In 2000, the composer himself was in Chicago to lead the Orchestra and Chorus in performances of his Seven Gates of Jerusalem, a work commissioned for the 3,000th anniversary of Jerusalem and premiered there in 1997. In a preview article in the Chicago Tribune, John von Rhein wrote, that the forces required to perform the work “are much larger than in any of Penderecki’s previous works. The symphony calls for five vocal soloists and a speaker, three choruses, a large onstage orchestra (including four percussion groups) and a smaller ensemble of woodwinds and brass stationed at the rear of the hall.” The complete program was as follows:
March 16, 17, and 18, 2000
SCHUBERT Symphony No. 5 in B-flat Major, D 485
PENDERECKI Seven Gates of Jerusalem
Krzysztof Penderecki, conductor
Bozena Harasimowicz-Haas, soprano
Izabella Klosíinska, soprano
Jadwiga Rappé, alto
Jorma Silvasti, tenor
Romauld Tesarowicz, bass
Alberto Mizrahi, speaker
Chicago Symphony Chorus
Duain Wolfe, director
“An air of hammering declamation permeated Seven Gates,” wrote Wynne Delacoma in the Chicago Sun-Times. “The chorus announced its presence with stern, massed song in the work’s opening bars. Several of the movements had a steady, pacing rhythm that moved forward with the implacable force of an invading army. There were a few moments of respite. . . . The fifth movement, the exultant ‘Laude, Ierusalem Dominum (Praise the Lord, O Jerusalem)’ came closest to breaking away from big, somber gestures. Rhythms were more animated, percussion and individual instruments galloped and surged with nervous energy.”
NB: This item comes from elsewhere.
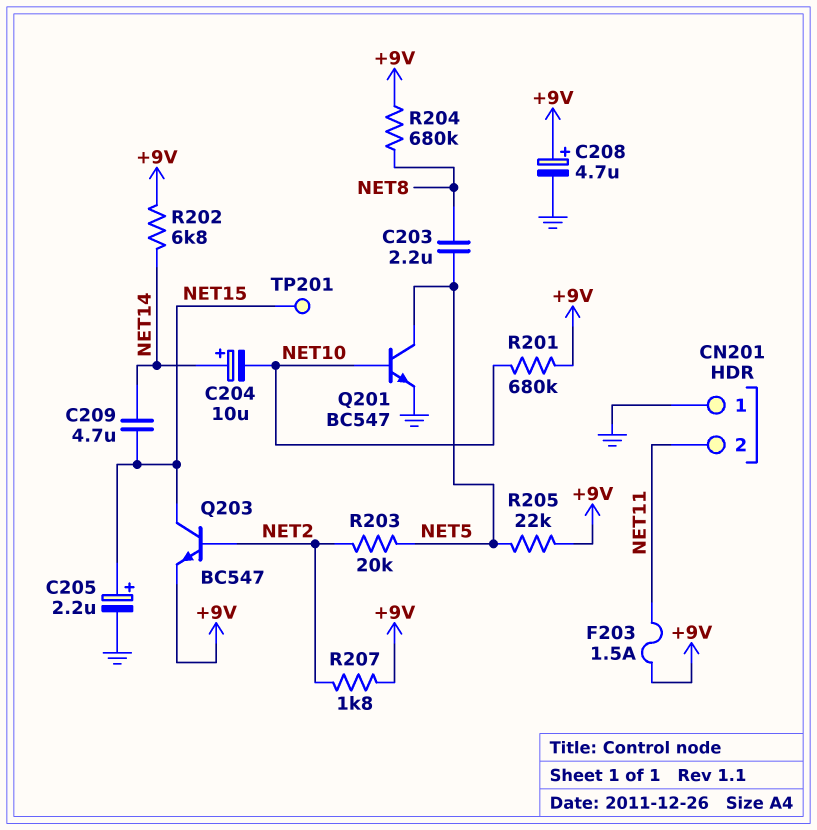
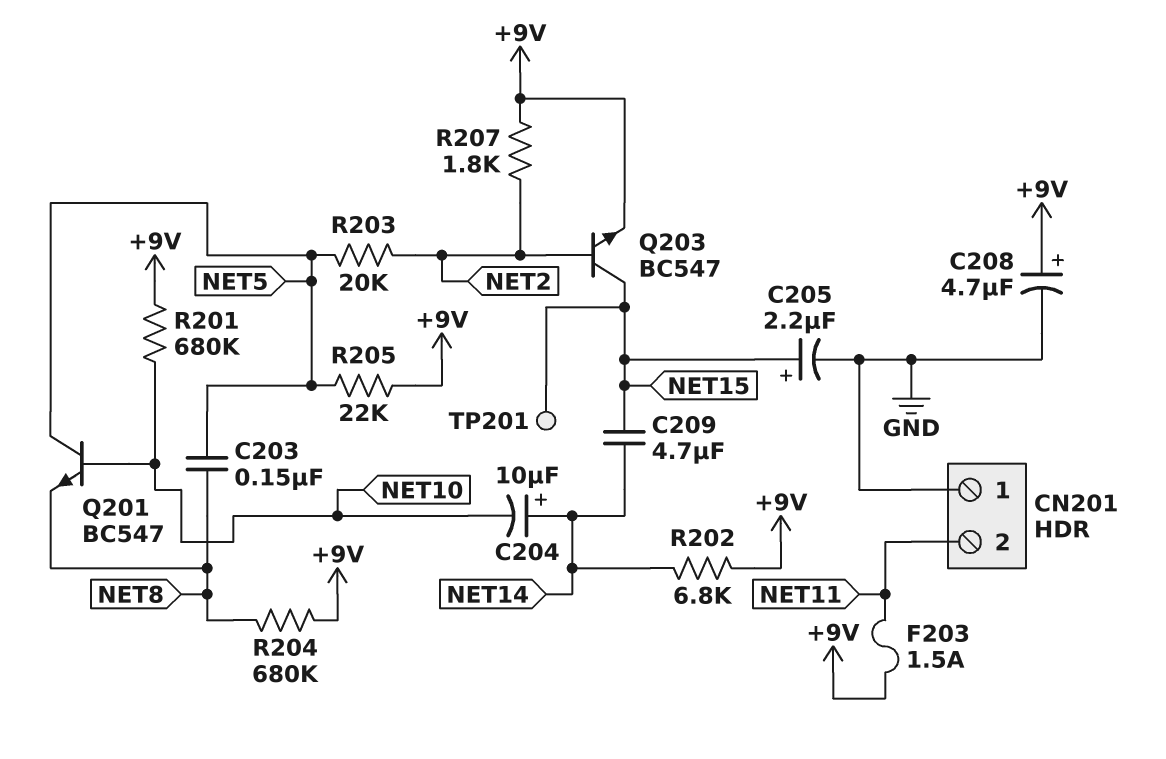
C203: 2.2uF (NET5, NET8) -> 150nF (NET5, NET8)
Q201: NPN BC547 (B NET10, C NET5, E GND) -> NPN BC547 (B NET10, C NET5, E NET8)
The Orchestra performed music by Penderecki on a number of other occasions, as follows (all performances in Orchestra Hall):
December 30, 1970; January 1 and 2, 1971
PENDERECKI Polymorphia
Aldo Ceccato, conductor
December 6 and 7, 1973
PENDERECKI Capriccio for Violin and Orchestra
Michael Gielen, conductor
Wanda Wilkomirska, violin
November 21, 22, and 23, 2002
PENDERECKI Symphony No. 4
Lorin Maazel, conductor
March 17, 19, and 22, 2011
PENDERECKI Concerto grosso for Three Cellos and Orchestra
Charles Dutoit, conductor
Katinka Kleijn, cello
Kenneth Olsen, cello
John Sharp, cello
Numerous tributes have been posted online at the Chicago Tribune, The New York Times, and The Guardian, among several others.